-- The problem --
For the data below, say how many lines contain "countries". Only the number should be given.

-- Data supplied --
↓↓↓

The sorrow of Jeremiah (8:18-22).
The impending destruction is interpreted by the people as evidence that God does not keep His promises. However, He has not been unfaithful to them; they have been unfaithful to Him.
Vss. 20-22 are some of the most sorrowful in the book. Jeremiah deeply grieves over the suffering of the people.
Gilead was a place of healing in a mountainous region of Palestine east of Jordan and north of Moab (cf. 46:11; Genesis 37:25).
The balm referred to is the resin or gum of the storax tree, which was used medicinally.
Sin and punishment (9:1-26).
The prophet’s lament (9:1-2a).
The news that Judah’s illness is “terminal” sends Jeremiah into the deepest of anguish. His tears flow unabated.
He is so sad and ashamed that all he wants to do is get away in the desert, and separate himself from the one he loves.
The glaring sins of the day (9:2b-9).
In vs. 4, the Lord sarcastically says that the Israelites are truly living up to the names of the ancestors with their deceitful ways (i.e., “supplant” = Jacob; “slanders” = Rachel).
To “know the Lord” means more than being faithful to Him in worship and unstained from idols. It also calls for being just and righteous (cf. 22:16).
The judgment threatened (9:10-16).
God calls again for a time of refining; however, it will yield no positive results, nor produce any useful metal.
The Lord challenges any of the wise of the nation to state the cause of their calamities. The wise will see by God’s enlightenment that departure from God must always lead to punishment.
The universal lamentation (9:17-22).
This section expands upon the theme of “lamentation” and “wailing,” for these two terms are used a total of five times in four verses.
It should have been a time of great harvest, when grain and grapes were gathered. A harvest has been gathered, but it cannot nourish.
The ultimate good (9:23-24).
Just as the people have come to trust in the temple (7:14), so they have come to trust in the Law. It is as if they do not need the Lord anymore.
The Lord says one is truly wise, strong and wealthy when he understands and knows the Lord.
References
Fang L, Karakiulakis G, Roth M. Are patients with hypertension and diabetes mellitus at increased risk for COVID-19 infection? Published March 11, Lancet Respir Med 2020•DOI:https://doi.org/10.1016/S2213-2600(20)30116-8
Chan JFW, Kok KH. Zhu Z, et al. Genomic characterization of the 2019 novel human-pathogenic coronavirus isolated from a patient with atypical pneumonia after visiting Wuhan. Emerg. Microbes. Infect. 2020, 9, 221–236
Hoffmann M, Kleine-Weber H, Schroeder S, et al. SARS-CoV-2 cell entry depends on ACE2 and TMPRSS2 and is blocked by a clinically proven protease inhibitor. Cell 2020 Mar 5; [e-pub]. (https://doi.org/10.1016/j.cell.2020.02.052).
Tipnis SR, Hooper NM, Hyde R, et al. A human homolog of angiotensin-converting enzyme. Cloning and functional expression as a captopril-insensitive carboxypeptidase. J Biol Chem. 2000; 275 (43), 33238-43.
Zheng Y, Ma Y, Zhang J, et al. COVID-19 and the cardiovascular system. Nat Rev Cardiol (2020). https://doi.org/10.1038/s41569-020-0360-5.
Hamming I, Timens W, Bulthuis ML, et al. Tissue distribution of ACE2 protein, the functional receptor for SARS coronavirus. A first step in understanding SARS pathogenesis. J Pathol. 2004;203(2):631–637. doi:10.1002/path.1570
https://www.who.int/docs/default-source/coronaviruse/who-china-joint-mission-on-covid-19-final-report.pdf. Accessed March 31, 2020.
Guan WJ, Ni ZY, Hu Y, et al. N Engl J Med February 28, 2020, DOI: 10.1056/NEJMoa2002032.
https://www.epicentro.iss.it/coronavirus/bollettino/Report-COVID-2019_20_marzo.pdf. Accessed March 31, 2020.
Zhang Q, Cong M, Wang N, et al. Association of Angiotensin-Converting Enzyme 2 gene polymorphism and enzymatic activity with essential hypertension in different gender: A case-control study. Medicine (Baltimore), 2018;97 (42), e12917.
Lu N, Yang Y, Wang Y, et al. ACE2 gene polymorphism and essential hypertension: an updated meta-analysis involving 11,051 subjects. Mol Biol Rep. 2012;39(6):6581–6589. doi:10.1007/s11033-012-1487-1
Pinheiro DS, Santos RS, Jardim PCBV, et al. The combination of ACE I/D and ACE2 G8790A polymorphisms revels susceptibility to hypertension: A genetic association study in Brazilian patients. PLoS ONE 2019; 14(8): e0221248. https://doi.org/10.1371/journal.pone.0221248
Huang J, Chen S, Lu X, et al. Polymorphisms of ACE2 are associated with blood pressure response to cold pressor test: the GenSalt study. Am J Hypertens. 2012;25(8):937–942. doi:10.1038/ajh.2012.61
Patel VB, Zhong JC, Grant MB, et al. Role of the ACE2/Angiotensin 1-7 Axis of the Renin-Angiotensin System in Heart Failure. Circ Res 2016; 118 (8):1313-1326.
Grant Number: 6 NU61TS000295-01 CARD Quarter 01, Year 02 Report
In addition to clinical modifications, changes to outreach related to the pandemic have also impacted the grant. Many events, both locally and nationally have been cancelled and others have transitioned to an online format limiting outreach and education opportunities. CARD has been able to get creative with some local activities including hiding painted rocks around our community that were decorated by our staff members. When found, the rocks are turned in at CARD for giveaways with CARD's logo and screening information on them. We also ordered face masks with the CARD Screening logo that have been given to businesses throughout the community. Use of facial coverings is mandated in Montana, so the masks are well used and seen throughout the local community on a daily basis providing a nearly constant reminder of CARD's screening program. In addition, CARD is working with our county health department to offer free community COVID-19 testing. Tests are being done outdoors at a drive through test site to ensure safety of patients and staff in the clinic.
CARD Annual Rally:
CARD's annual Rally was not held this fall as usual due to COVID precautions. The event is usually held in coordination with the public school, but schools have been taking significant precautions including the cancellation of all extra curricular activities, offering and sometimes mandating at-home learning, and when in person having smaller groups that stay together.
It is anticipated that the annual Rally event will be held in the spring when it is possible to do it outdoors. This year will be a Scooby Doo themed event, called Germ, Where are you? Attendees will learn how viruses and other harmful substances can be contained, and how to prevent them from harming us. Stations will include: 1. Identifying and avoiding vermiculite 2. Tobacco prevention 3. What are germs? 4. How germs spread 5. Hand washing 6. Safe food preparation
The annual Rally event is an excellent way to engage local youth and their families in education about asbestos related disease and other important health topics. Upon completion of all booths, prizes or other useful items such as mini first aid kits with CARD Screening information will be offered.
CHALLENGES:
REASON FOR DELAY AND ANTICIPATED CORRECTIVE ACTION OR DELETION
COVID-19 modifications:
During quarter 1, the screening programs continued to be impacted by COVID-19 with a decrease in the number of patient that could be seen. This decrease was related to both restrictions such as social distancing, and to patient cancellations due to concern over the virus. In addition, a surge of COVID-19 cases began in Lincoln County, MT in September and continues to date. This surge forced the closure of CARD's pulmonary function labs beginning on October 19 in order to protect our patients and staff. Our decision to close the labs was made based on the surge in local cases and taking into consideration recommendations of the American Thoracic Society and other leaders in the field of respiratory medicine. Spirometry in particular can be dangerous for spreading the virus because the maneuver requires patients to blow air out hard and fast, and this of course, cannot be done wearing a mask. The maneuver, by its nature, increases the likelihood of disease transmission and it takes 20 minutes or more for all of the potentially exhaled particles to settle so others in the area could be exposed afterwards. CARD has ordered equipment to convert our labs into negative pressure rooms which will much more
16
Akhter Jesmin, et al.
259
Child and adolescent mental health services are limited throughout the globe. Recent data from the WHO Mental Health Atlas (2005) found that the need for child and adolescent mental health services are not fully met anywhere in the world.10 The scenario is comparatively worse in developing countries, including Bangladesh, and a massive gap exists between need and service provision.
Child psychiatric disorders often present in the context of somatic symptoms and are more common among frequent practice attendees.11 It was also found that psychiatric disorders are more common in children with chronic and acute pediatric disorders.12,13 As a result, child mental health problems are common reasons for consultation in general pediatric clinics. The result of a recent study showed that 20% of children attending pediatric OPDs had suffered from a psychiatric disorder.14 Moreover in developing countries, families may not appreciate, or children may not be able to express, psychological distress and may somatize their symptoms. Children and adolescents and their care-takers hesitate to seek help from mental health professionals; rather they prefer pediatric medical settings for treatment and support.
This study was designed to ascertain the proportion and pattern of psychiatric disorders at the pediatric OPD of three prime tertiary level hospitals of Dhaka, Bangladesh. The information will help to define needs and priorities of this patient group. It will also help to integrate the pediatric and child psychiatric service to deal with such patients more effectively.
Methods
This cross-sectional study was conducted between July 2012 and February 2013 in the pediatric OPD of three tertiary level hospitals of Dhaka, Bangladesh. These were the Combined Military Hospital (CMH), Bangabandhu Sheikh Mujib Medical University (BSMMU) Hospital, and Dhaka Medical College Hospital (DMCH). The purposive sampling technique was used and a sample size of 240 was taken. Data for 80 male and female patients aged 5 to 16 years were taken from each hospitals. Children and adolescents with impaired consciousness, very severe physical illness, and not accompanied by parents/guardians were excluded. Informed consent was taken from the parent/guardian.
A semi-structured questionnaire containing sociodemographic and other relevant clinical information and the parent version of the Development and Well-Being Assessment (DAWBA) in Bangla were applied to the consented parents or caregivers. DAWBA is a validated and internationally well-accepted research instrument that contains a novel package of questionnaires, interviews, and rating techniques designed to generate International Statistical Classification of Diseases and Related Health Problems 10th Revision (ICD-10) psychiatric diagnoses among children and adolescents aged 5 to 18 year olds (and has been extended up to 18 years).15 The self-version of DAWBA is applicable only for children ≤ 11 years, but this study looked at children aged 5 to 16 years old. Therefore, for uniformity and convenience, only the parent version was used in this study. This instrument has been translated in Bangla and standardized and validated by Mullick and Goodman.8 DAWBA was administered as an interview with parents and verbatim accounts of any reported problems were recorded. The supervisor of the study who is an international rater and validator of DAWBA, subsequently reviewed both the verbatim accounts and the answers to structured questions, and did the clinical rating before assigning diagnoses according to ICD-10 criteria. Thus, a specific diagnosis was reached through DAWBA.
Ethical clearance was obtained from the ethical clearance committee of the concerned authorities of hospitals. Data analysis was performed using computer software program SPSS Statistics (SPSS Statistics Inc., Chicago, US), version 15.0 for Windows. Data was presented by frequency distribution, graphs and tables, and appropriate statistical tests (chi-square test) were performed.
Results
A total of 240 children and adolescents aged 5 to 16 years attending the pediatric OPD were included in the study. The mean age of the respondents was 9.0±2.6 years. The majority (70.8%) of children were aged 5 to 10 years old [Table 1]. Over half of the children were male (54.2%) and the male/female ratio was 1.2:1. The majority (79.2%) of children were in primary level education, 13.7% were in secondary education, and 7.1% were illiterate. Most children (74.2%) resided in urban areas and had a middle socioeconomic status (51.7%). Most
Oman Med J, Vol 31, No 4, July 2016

↑↑↑

-- Exercise result --
2